FIG. 2 is a characteristic diagram showing an example of the output waveform. The lower row shows the position of each migration lane recorded by the encoder, and the upper row shows a peak curve showing the change in fluorescence intensity of each lane. Therefore, by simultaneously referring to the data in the lower row and the first row, it is possible to determine, for example, the base sequence of DNA or the like.
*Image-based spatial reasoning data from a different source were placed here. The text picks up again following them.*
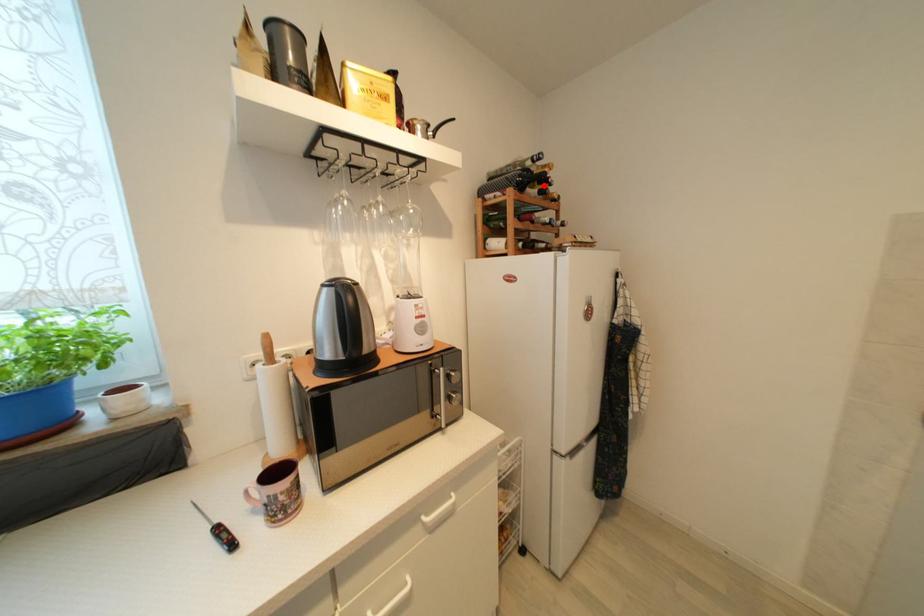
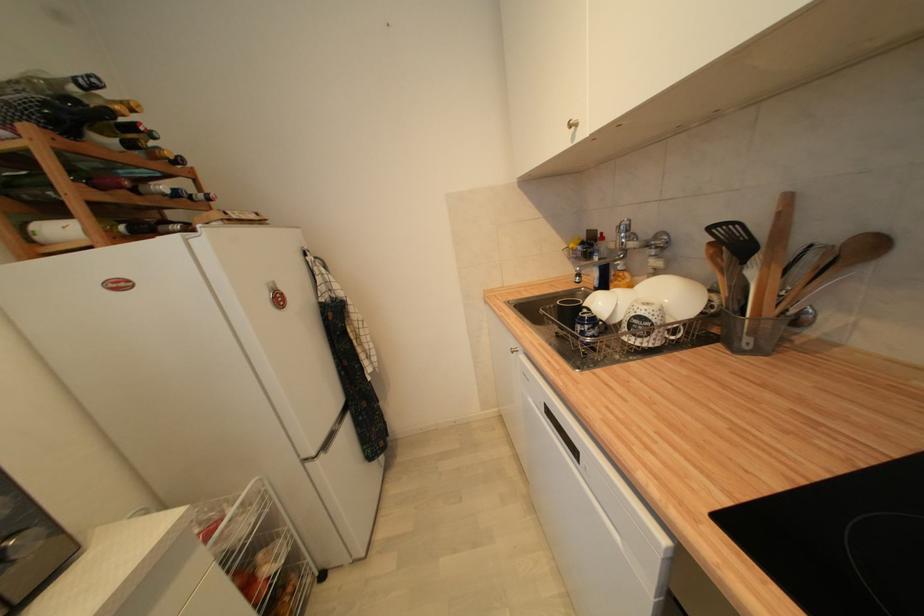
Question: I am providing you with two images of the same scene from different viewpoints. A red point is marked on the first image. Is the red point's position out of view in image 2?

Choices:
 (A) Yes
 (B) No

Answer: (B)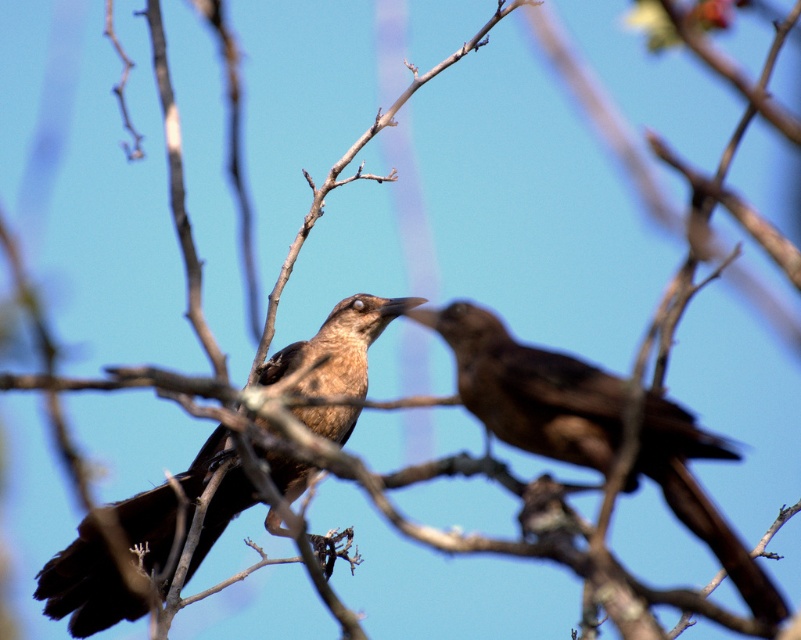
You are a photographer trying to focus on two points in the image. The first point is at coordinates point (590, 390) and the second is at point (284, 376). Which point is closer to your camera lens?

Point (590, 390) is closer to the camera lens than point (284, 376).

You are a birdwatcher observing two brown matte birds in a tree. You notice the brown matte bird at right and the brown matte bird at upper left. Based on their positions, which bird is higher up in the tree?

The brown matte bird at right is higher up in the tree because it is positioned above the brown matte bird at upper left.

You are a wildlife photographer aiming to capture a closeup shot of the brown matte bird at right. Your camera has a focus point at coordinates 0.609, 0.663. Is this focus point correctly positioned to capture the bird?

Yes, the focus point at coordinates (530, 388) aligns with the position of the brown matte bird at right, so it is correctly positioned to capture the bird.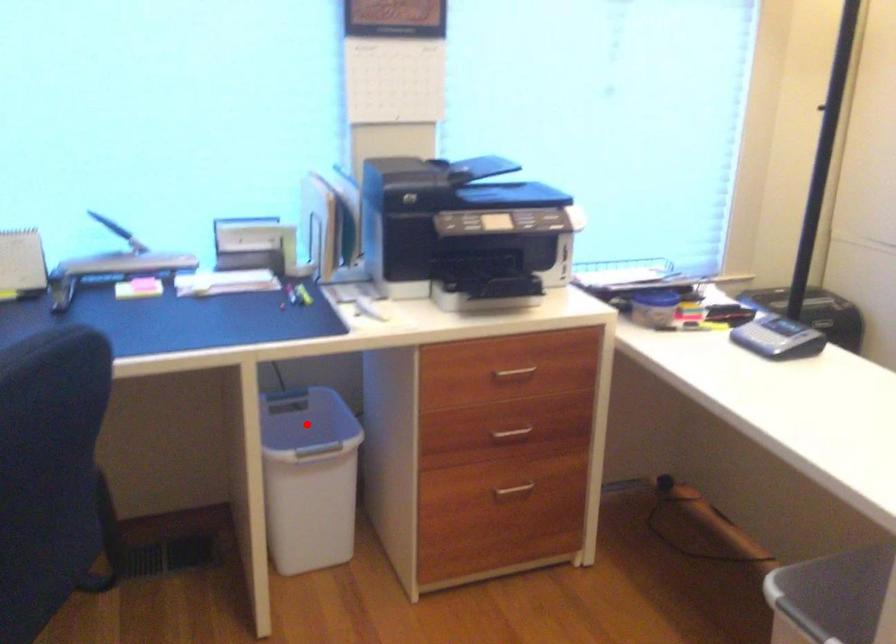
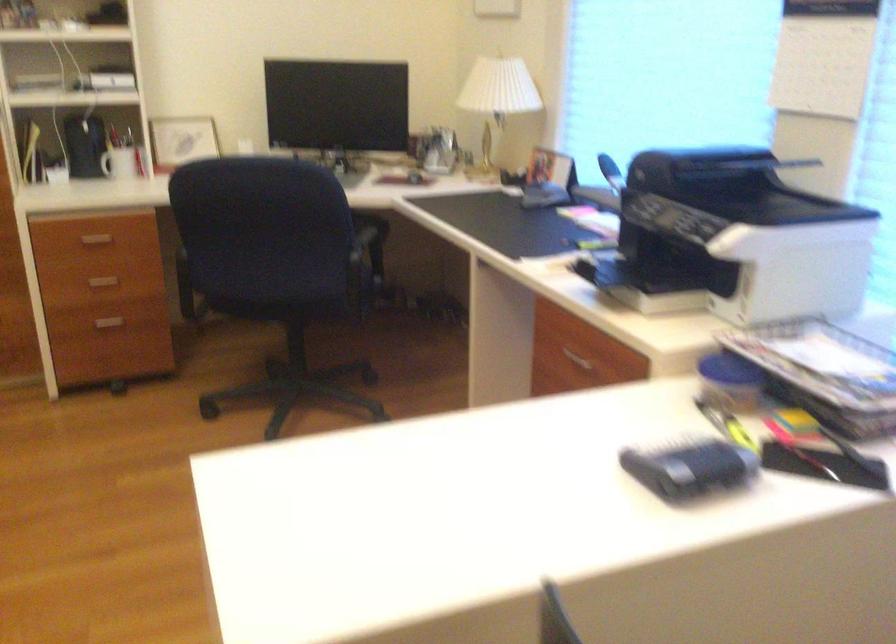
Question: I am providing you with two images of the same scene from different viewpoints. A red point is marked on the first image. Is the red point's position out of view in image 2?

Choices:
 (A) Yes
 (B) No

Answer: (A)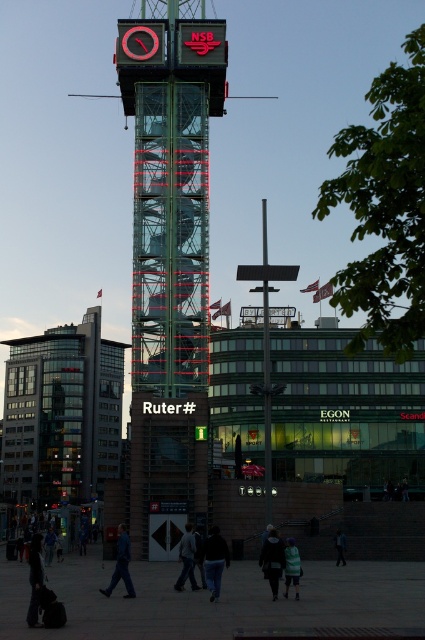
You are a tourist standing in front of the glass building at left and the green jersey at center. Which object is closer to you?

The glass building at left is closer to you than the green jersey at center.

You are a tourist standing in front of the glass building at left and the green jersey at center. You want to take a photo that includes both objects. Which object should you position closer to the camera to ensure both are in frame?

The glass building at left is taller than the green jersey at center, so you should position the green jersey at center closer to the camera to ensure both are in frame.

You are a passerby standing in front of the modern glass structure. You see a person wearing a dark gray jacket at center and dark blue jeans at lower center. Which clothing item is closer to you?

The dark gray jacket at center is closer to you because it is in front of the dark blue jeans at lower center.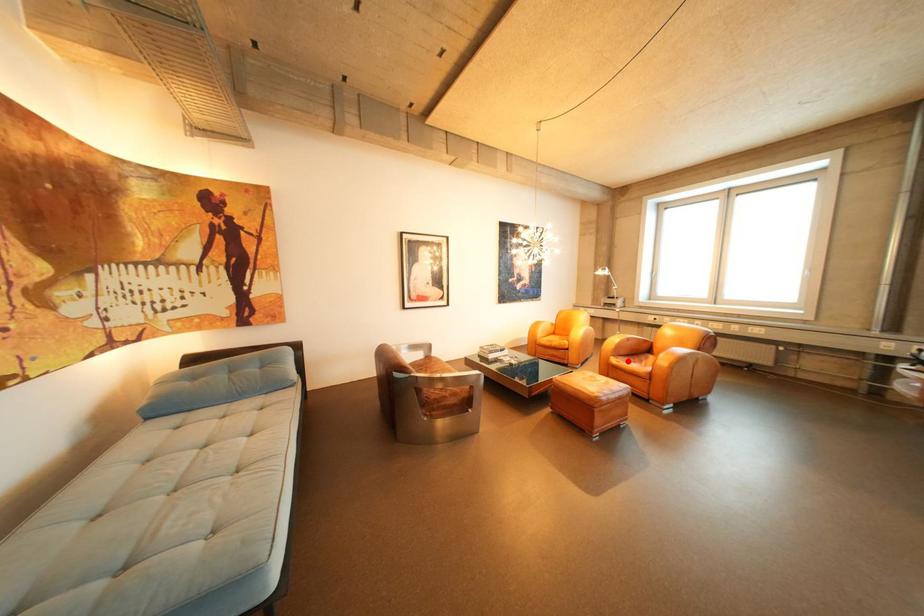
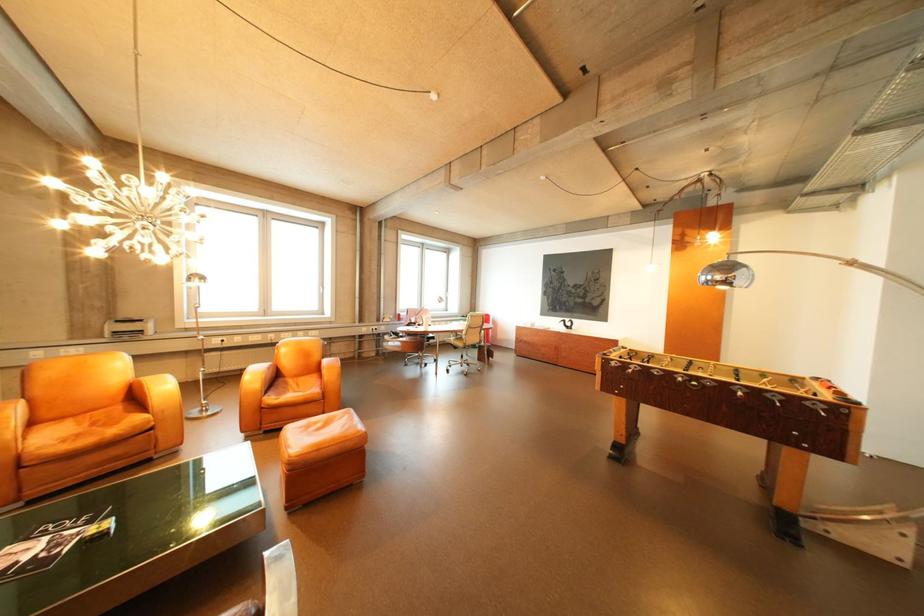
Find the pixel in the second image that matches the highlighted location in the first image.

(285, 400)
- The migration speed of a sample such as DNA within the membrane is slower than the speed at which the slit moves in the lateral direction, so even if multiple bases exist at both ends of the scanning line at the same time, the migration speed of the sample such as DNA is slower than the speed at which the slit moves in the lateral direction. Each can be detected before electrophoresis. - For example, if the moving speed of the slit is 1 second/half revolution of the electrophoresis plate, it will only take about 1 second to detect fluorescence in the electrophoresis lane from one end of the electrophoresis plate, so one base
Unless electrophoresis is performed at a speed of 20 per second or more, if the slit height is two steps, both the bases in the leftmost electrophoresis lane and the bases in the rightmost electrophoresis lane can be detected even if they are on the same scanning line.

The gel electrophoresis analysis method of the present invention can be used for the analysis of: 1) not only NA but any target as long as it can be labeled with a fluorescent substance;

[Effects of the Invention] As explained below, in the gel electrophoresis system used to carry out the analysis method of the present invention, an inexpensive photomultiplier tube is used in place of the conventional expensive fluorescence detector. Therefore, the manufacturing cost of the entire system can be kept low.

Furthermore, since an endless belt having slits is wound around the electrophoresis plate, only the fluorescence in the electrophoresis lane through which the slits pass enters the photomultiplier tube.

Therefore, even if a photomultiplier tube is used instead of a conventional expensive licenser or high-sensitivity multichannel, highly reliable detection within -1·min is possible.

[Brief explanation of drawings]

FIG. 1 is a conceptual diagram showing an example of the configuration of an apparatus used to carry out the gel electrophoresis analysis method of the present invention, and FIG. 2 shows a diagram corresponding to each electrophoresis lane obtained by the apparatus. FIG. 3 is a characteristic diagram showing a fluorescence peak waveform, and FIG. 3 is a schematic configuration diagram of a DNA base sequencing apparatus disclosed in Japanese Patent Application Laid-Open No. 63-21556. 1... Laser light source, 3... Migration plate, 5... Endless belt. 7...Migration lane, 9...Slit, 11...Motor. 13... Encoder, 15... Photomultiplier tube. 17... Condensing lens, 19... Filter. 21... Arithmetic processing circuit, 23... A/D converter. 25...Interface, 27...Bus. 29...CPU, 31...Memory.

Claims (2)

[Claims] (1) In a gel electrophoresis system that generates fluorescence by irradiating laser light, a motor-driven endless belt with at least one slit at a predetermined location is wound around the electrophoresis plate at a position corresponding to the irradiation line of the laser beam. A gel electrophoresis analysis method characterized in that the fluorescence emitted from the slit is detected by a photomultiplier tube. (2) The gel electrophoresis analysis method according to claim 1, wherein the endless belt has a plurality of slits and is driven by a DC motor, and an encoder is attached to the motor.